Guest Columnists

Filipinos, ‘Smugglers Of Faith’

By Msgr. Jonas Achacoso

This year 2021, marks the 500th anniversary of Christianity in the Philippine islands. The historical background of the celebration is the arrival of the fleet headed by Ferdinand Magellan. His principal mission was to find a westward route to the Moluccas Islands, where spices were thought to be found. Magellan, as we know, was a Portuguese explorer in the service of the Spanish crown.

The fleet included Father Pedro Valderrama serving as the chaplain and Antonio Pigafetta, the whole expedition’s Italian chronicler. The entire fleet was composed of five ships, only three would make it to the Philippines, and only one could circumnavigate the earth and made it back to Spain.

On March 16, 1521, Magellan’s fleet anchored in the Philippine archipelago in desperate need of provisions, having been starved during the long journey, and respite for his sea-beaten, sick crew. It is in this context that Magellan’s fleet would encounter some natives in the area. In the beginning, there was a friendly exchange of goods. Magellan offered them fineries from Europe. The Europeans enjoyed the hospitality of the natives, who gave them fresh water, coconut, fruits, etc.

The first Mass was celebrated in Limasawa Island on March 31, 1521, on Easter Sunday. The natives helped set up a platform for the Mass and even participated in the Eucharistic celebration. This was the first time a cross was planted in the Philippines. Magellan offered to teach them the Catholic faith, which the natives reciprocated. On April 14, 1521, the third Sunday of Easter, baptisms were administered to 800 men, women, and children.

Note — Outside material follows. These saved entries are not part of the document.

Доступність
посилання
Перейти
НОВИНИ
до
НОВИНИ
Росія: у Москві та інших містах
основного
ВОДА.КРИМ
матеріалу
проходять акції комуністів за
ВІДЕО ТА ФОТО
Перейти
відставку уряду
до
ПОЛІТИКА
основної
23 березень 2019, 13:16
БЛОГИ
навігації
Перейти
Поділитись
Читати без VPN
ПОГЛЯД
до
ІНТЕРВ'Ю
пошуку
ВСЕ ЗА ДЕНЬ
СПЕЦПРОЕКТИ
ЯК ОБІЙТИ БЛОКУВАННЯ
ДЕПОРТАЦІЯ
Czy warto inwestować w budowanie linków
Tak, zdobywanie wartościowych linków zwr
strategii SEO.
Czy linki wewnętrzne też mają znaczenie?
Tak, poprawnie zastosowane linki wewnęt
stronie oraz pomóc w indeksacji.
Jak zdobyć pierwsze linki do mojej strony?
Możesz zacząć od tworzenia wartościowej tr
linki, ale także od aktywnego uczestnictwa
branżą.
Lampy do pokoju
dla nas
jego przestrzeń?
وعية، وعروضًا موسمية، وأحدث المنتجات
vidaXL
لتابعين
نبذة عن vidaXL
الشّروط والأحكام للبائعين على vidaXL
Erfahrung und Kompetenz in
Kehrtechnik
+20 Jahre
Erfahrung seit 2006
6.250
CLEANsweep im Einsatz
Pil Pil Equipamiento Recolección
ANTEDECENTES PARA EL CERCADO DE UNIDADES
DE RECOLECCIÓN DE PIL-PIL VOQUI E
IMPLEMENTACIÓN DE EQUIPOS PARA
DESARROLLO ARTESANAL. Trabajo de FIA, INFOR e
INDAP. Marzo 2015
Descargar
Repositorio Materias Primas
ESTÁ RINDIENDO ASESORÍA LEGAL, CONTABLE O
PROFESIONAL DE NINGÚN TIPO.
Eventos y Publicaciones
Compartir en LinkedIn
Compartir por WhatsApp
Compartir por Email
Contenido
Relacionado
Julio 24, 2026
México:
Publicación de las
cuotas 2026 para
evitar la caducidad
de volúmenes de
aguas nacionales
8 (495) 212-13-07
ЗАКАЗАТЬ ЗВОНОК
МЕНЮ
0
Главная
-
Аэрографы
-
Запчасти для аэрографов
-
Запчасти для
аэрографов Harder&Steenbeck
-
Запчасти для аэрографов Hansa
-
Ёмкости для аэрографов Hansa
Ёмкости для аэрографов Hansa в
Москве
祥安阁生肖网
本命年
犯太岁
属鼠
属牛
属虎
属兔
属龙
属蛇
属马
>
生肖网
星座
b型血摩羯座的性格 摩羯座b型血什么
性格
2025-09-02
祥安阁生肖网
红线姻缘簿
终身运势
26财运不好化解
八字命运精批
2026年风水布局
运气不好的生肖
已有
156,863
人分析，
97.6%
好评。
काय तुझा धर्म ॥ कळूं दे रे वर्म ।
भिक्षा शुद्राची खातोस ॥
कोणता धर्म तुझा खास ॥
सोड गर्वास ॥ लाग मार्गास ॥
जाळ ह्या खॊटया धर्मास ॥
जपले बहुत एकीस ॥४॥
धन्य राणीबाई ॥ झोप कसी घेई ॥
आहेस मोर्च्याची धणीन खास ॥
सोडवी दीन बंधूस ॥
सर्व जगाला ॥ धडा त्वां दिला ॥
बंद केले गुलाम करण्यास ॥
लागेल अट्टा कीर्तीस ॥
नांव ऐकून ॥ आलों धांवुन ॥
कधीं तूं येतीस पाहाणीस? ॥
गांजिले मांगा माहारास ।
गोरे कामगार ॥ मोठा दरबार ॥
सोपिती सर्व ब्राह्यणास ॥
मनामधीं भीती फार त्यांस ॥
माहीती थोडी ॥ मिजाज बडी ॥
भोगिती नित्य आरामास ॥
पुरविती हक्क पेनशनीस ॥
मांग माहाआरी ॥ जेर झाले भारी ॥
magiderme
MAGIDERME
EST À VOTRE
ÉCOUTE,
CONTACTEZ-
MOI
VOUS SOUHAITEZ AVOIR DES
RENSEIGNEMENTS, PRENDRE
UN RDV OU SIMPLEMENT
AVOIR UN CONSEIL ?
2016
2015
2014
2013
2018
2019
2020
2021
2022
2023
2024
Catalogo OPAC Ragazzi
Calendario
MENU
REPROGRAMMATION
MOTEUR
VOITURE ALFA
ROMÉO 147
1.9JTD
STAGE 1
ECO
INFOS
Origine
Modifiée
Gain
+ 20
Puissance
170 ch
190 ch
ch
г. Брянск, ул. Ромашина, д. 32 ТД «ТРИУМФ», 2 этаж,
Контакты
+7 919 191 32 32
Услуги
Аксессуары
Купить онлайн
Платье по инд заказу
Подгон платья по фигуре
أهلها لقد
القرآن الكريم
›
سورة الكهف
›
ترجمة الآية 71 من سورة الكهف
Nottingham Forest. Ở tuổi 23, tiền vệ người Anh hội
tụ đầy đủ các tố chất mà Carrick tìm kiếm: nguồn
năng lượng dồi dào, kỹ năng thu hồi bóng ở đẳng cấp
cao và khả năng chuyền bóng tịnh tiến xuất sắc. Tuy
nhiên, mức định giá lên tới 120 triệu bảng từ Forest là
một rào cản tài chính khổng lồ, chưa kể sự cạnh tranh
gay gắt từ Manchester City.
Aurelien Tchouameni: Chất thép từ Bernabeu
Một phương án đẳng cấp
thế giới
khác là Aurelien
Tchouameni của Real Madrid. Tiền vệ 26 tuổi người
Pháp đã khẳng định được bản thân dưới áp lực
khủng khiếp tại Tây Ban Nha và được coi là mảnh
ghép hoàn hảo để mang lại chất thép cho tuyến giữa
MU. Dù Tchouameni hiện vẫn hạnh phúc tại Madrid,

One of those baptized was Juana, the wife of Raja Humabon. They were the governing couple in Cebu. Juana saw the statue of the Infant Jesus and asked the foreigners to have it as a gift. Up to our present time, the same image of the Santo Niño is venerated on Cebu’s island. When Pope Francis celebrated Mass in celebration of the 500th anniversary in the Basilica of St. Peter, the entrance procession featured these two Christian emblems of Magellan’s Cross and the image of the Santo Niño.

The quincentenary celebration theme is “Gifted to Give,” which is inspired by the words of Jesus in Mt. 10:8 — “Cure the sick, raise the dead, cleanse lepers, drive out demons. Without cost you have received; without cost, you are to give.”

This milestone inspires gratitude for the gift of faith and the responsibility of sharing that faith. As Filipinos are scattered worldwide, the Pope fondly called them “smugglers of faith.” The Pope ended his homily with this exhortation, “On this very important anniversary for God’s holy people in the Philippines, I also want to urge you to persevere in the work of evangelization … The Christian proclamation that you have received needs constantly to be brought to others.”

Hence, in the Diocese of Brooklyn and the whole country, the Filipinos will have to be “smugglers of faith.”


Msgr. Achacoso is the author of ‘Due Process in Church Administration’ (2018), recipient of Arcangelo Ranaudo Award (Vatican City), and Administrator of Corpus Christi Church in Woodside, NY.